## Activity
A word-for-word repetition of all the entries is needed.

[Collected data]
────────────────

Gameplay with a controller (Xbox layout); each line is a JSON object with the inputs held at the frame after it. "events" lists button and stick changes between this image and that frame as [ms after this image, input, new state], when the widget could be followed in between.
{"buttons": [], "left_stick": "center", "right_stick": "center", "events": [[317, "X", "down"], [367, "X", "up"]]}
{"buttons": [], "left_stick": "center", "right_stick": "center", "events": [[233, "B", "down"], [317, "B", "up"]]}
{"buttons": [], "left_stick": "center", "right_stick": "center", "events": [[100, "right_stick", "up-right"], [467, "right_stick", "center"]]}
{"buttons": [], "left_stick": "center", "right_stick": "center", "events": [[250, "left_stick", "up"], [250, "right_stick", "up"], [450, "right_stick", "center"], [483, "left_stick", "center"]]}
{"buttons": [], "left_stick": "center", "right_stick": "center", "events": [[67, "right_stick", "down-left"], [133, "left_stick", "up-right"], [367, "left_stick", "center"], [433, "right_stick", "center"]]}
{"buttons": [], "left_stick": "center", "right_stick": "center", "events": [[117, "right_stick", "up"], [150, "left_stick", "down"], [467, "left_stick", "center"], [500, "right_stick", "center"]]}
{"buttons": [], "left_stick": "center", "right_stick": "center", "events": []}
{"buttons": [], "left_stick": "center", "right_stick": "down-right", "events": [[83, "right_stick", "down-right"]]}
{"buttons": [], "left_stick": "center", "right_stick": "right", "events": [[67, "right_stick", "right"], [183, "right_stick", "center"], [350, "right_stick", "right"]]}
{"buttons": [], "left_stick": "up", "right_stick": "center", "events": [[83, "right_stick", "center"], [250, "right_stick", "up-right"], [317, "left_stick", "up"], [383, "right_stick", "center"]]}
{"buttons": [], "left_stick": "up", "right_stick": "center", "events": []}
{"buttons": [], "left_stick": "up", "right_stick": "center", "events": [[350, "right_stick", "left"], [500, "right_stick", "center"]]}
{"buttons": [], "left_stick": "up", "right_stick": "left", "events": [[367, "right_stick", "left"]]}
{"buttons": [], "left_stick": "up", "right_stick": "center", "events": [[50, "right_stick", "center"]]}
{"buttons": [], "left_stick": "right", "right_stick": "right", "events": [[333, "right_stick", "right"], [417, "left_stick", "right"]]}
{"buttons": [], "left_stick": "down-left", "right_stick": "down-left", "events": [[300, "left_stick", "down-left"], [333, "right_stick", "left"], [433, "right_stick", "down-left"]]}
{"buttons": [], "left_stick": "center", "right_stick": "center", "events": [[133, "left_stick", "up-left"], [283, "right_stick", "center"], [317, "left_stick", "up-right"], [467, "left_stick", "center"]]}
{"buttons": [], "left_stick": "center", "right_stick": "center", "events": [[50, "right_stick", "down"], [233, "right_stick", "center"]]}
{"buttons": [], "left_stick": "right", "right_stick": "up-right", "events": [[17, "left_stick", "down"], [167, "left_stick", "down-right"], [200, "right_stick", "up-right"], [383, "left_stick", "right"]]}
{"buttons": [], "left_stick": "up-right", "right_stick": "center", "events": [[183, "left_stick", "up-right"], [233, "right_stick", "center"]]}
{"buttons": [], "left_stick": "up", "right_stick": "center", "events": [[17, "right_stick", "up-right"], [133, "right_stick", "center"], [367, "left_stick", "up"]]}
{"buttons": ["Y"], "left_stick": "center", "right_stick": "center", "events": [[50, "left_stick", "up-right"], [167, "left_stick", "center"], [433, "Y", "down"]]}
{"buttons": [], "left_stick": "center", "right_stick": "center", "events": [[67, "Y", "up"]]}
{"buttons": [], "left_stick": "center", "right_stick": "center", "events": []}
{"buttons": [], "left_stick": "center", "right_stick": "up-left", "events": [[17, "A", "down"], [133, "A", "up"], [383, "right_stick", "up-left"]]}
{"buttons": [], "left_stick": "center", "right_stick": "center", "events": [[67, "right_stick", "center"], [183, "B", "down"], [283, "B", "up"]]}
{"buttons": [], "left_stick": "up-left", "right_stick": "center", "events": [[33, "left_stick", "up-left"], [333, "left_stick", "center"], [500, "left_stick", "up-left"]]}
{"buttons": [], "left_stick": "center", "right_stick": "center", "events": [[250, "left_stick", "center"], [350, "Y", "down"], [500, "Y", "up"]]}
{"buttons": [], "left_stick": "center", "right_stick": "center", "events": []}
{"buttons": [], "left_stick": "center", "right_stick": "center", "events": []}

────────────────

## Solution to this problem
Gameplay with a controller (Xbox layout); each line is a JSON object with the inputs held at the frame after it. "events" lists button and stick changes between this image and that frame as [ms after this image, input, new state], when the widget could be followed in between.
{"buttons": [], "left_stick": "center", "right_stick": "center", "events": [[317, "X", "down"], [367, "X", "up"]]}
{"buttons": [], "left_stick": "center", "right_stick": "center", "events": [[233, "B", "down"], [317, "B", "up"]]}
{"buttons": [], "left_stick": "center", "right_stick": "center", "events": [[100, "right_stick", "up-right"], [467, "right_stick", "center"]]}
{"buttons": [], "left_stick": "center", "right_stick": "center", "events": [[250, "left_stick", "up"], [250, "right_stick", "up"], [450, "right_stick", "center"], [483, "left_stick", "center"]]}
{"buttons": [], "left_stick": "center", "right_stick": "center", "events": [[67, "right_stick", "down-left"], [133, "left_stick", "up-right"], [367, "left_stick", "center"], [433, "right_stick", "center"]]}
{"buttons": [], "left_stick": "center", "right_stick": "center", "events": [[117, "right_stick", "up"], [150, "left_stick", "down"], [467, "left_stick", "center"], [500, "right_stick", "center"]]}
{"buttons": [], "left_stick": "center", "right_stick": "center", "events": []}
{"buttons": [], "left_stick": "center", "right_stick": "down-right", "events": [[83, "right_stick", "down-right"]]}
{"buttons": [], "left_stick": "center", "right_stick": "right", "events": [[67, "right_stick", "right"], [183, "right_stick", "center"], [350, "right_stick", "right"]]}
{"buttons": [], "left_stick": "up", "right_stick": "center", "events": [[83, "right_stick", "center"], [250, "right_stick", "up-right"], [317, "left_stick", "up"], [383, "right_stick", "center"]]}
{"buttons": [], "left_stick": "up", "right_stick": "center", "events": []}
{"buttons": [], "left_stick": "up", "right_stick": "center", "events": [[350, "right_stick", "left"], [500, "right_stick", "center"]]}
{"buttons": [], "left_stick": "up", "right_stick": "left", "events": [[367, "right_stick", "left"]]}
{"buttons": [], "left_stick": "up", "right_stick": "center", "events": [[50, "right_stick", "center"]]}
{"buttons": [], "left_stick": "right", "right_stick": "right", "events": [[333, "right_stick", "right"], [417, "left_stick", "right"]]}
{"buttons": [], "left_stick": "down-left", "right_stick": "down-left", "events": [[300, "left_stick", "down-left"], [333, "right_stick", "left"], [433, "right_stick", "down-left"]]}
{"buttons": [], "left_stick": "center", "right_stick": "center", "events": [[133, "left_stick", "up-left"], [283, "right_stick", "center"], [317, "left_stick", "up-right"], [467, "left_stick", "center"]]}
{"buttons": [], "left_stick": "center", "right_stick": "center", "events": [[50, "right_stick", "down"], [233, "right_stick", "center"]]}
{"buttons": [], "left_stick": "right", "right_stick": "up-right", "events": [[17, "left_stick", "down"], [167, "left_stick", "down-right"], [200, "right_stick", "up-right"], [383, "left_stick", "right"]]}
{"buttons": [], "left_stick": "up-right", "right_stick": "center", "events": [[183, "left_stick", "up-right"], [233, "right_stick", "center"]]}
{"buttons": [], "left_stick": "up", "right_stick": "center", "events": [[17, "right_stick", "up-right"], [133, "right_stick", "center"], [367, "left_stick", "up"]]}
{"buttons": ["Y"], "left_stick": "center", "right_stick": "center", "events": [[50, "left_stick", "up-right"], [167, "left_stick", "center"], [433, "Y", "down"]]}
{"buttons": [], "left_stick": "center", "right_stick": "center", "events": [[67, "Y", "up"]]}
{"buttons": [], "left_stick": "center", "right_stick": "center", "events": []}
{"buttons": [], "left_stick": "center", "right_stick": "up-left", "events": [[17, "A", "down"], [133, "A", "up"], [383, "right_stick", "up-left"]]}
{"buttons": [], "left_stick": "center", "right_stick": "center", "events": [[67, "right_stick", "center"], [183, "B", "down"], [283, "B", "up"]]}
{"buttons": [], "left_stick": "up-left", "right_stick": "center", "events": [[33, "left_stick", "up-left"], [333, "left_stick", "center"], [500, "left_stick", "up-left"]]}
{"buttons": [], "left_stick": "center", "right_stick": "center", "events": [[250, "left_stick", "center"], [350, "Y", "down"], [500, "Y", "up"]]}
{"buttons": [], "left_stick": "center", "right_stick": "center", "events": []}
{"buttons": [], "left_stick": "center", "right_stick": "center", "events": []}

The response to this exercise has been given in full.